Dört tanesine özellikle bayıldım. Biri mezgit balığından tarama. İkincisi füme uskumru. Üçüncüsü mısır unuyla kızartılan börek gibi kabak kızartma. Süzme yoğurtla! Bunların dışında yalancı dolma, kaparı çiçeğiyle fava, Yunan salatası, keçi ağırlıklı beyaz peynir var elbet.
Bunlar ağır ağır ve keyfini çıkara çıkara yenecek mezeler.
Günlük taze karidesler
Ara sıcaklar saymakla bitmez.
Bizde kalamar ithal ve kayış gibi, ahtapot ve karides dondurulmuş.
Burada hepsi taze ve farklı bileşimler ve pişirme teknikleriyle karşınıza çıkıyor.
Ben azıcık limon, zeytinyağı ve pul biberle ‘wok’ta pişen karidesi sevdim ama favorim sadece limon ve zeytinyağıyla buharda pişen.

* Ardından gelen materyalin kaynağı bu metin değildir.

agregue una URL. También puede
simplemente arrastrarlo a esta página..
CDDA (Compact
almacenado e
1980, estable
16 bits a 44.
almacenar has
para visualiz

Ama wok’ta pişip karamelize soğan üzerinde servis edilen kalamar olağanüstü.
BİZDEKİLER İŞİ BIRAKSIN
Ahtapot konusunda uzmanlar. Ahtapot ne sert ne yumuşak. Wok’ta o da güzel ama benim gönlüm kırmızı üzüm şirkesiyle haşlanmış taze ahtapotta.
Yunan salatası
O gün pişirilmişse, karides, midye ve azıcık trüf yağlı risotto da lezzetli.
Benim için daha da ilginci tava subye. İçi sulu ve dışı kıtır. Takdir ettiğim bir diğer nokta da gerçek taratorla servis edilmesi. Ülkemizde mayonez veya yoğurt kullanıp “İşte tarator” diyen lokantacılar bence işi bırakmalı.

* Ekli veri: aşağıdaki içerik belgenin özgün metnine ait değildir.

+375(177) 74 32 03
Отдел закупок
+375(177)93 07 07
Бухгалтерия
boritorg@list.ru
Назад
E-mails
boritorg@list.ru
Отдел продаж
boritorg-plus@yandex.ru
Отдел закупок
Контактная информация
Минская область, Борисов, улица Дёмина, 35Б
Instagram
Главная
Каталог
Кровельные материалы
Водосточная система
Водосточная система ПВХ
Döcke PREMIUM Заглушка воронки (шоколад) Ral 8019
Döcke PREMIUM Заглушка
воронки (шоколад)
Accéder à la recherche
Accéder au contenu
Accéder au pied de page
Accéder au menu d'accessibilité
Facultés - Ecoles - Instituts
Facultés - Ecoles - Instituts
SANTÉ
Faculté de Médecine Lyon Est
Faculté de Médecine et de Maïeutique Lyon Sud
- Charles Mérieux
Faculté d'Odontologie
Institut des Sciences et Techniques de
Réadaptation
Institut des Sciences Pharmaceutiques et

Bu harika yemeğin üzerine balık yenir mi?
Vallahi ömrünüzde göreceğiniz en iyi bütün kalkanlardan biri karşınıza çıkarsa cevap büyük harfle “EVET”. Kül üzerinde demlenerek ağır ağır pişmiş. Ama kuru kuru değil üzerine kıvamında ve zamanında deniz tuzu, limon ve zeytinyağı sürülerek balığın içine yedirilmiş ve doğal lezzet bozulmadan muhteşem yaratığın tüm potansiyeli ortaya çıkarılmış.
Acaba Merkel ve Hollande bu ortamda bu yemekleri tatsa nasır tutmuş yürekleri yeniden kıpırdamaya başlar mı?